With that it's then possible to write a simple Camel route that defines a migration of data under an Alfresco folder to a Nuxeo folder:
    
from("cmis://http://54.198.64.173/alfresco/api/-default-/public/cmis/versions/1.1/atom?username=admin&password=admin&folderId=744385f3-27fd-4096-a29a-e6108d35cfa0")
    .to("bean:translate")
    .to("cmis://http://localhost:8080/nuxeo/atom/cmis?username=Administrator&password=Administrator&folderId=66d138e4-b0e6-41ee-91c2-aa6fc5991c5e");

This Camel route recursively copies the contents of a specified Alfresco folder and its children to a folder in the Nuxeo repository, maintaining the folder hierarchy.  The following screenshots show how documents and folder structure were moved from an Alfresco Share folder into Nuxeo.



Documents in Alfresco Share

Documents Migrated to Nuxeo

You can see that the documents moved from Alfresco were all engineering AutoCAD DWG files.  The files, custom metadata, and foldering hierarchy were copied into Nuxeo.  Then within Nuxeo we can see the migrated documents.  Also, through a configuration of Nuxeo, we are able to display the engineering metadata and render the AutoCAD file content as both thumbnails and preview images.

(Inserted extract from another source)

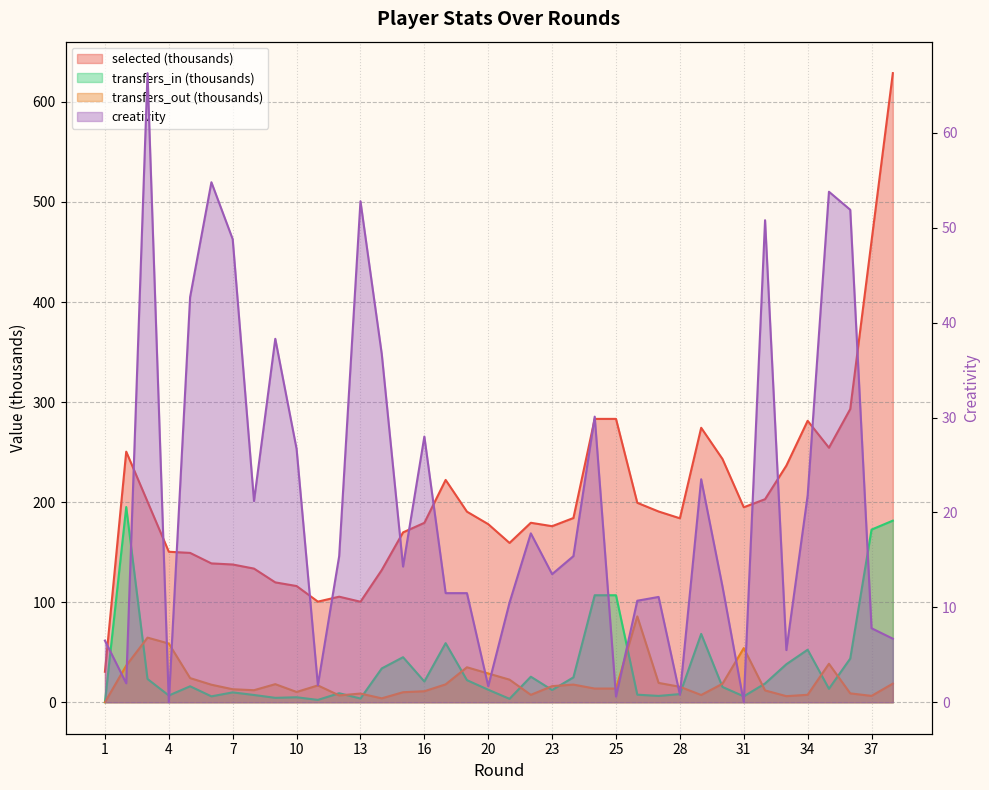

How many lines are shown in the chart?

4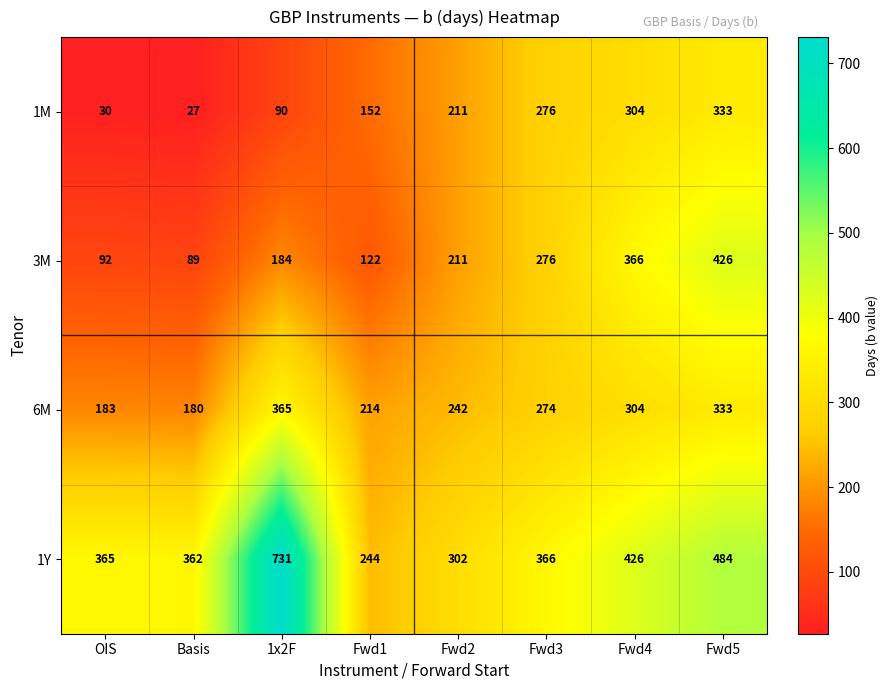

How many series are shown in this chart?

4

Using CMIS tools, and software plug-ins for engineering data management and AutoCAD document management, Formtek can assist organizations with ECM migration to the Nuxeo platform.

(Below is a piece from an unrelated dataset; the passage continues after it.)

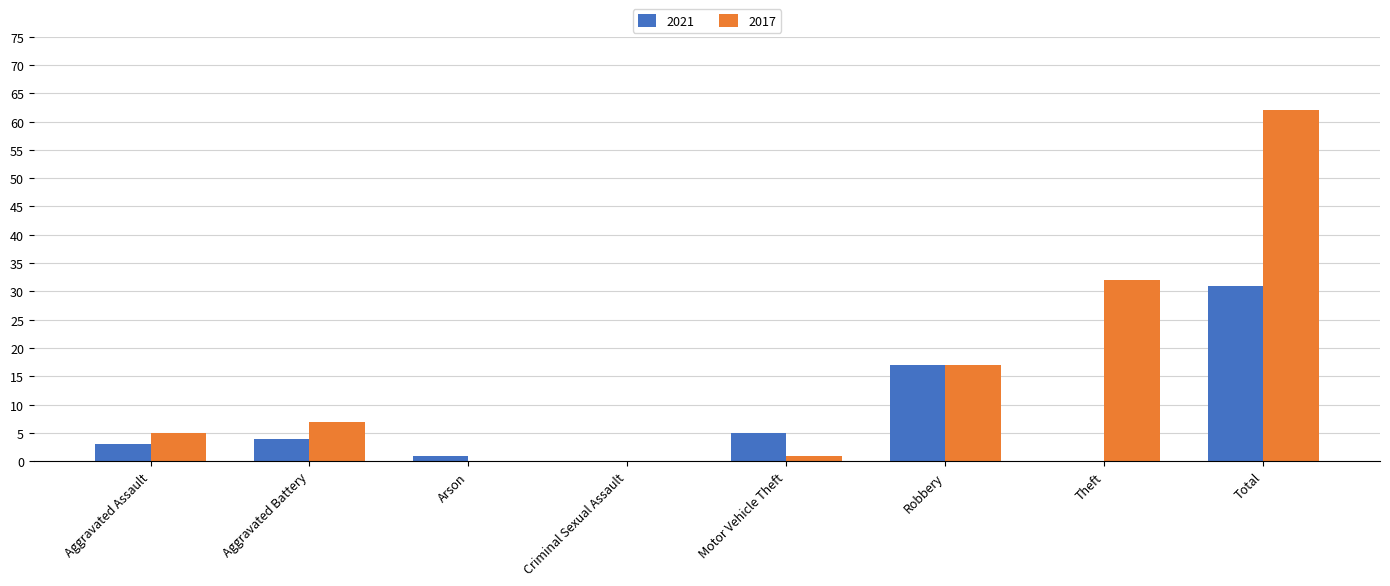

What is the average value of the 2021 series?

8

Footnotes on CMIS and Camel

The use of CMIS makes it easy to interact with compliant content repositories in a standard way.  It enables the easy sharing of content between repositories from different vendors  CMIS is based on a web services interface that accepts either REST or SOAP protocol.

The Apache Chemistry project provides open source implementation of the CMIS standard.  Both the Alfresco and Nuxeo implementations of CMIS  are based on the Chemistry libraries.  Chemistry offers CMIS server libraries only available for Java.  CMIS client libraries exist for Java, Python, PHP, .NET and ObjectiveC, but the Java libraries are the most complete and best tested.

Apache Camel is an open source framework for implementing Enterprise Integration Patterns (EIP).  It lets you use messaging and transport models like HTTP, ActiveMQ, JMS, JBI, SCA, and CXF to grab data, transform and move it to different end points.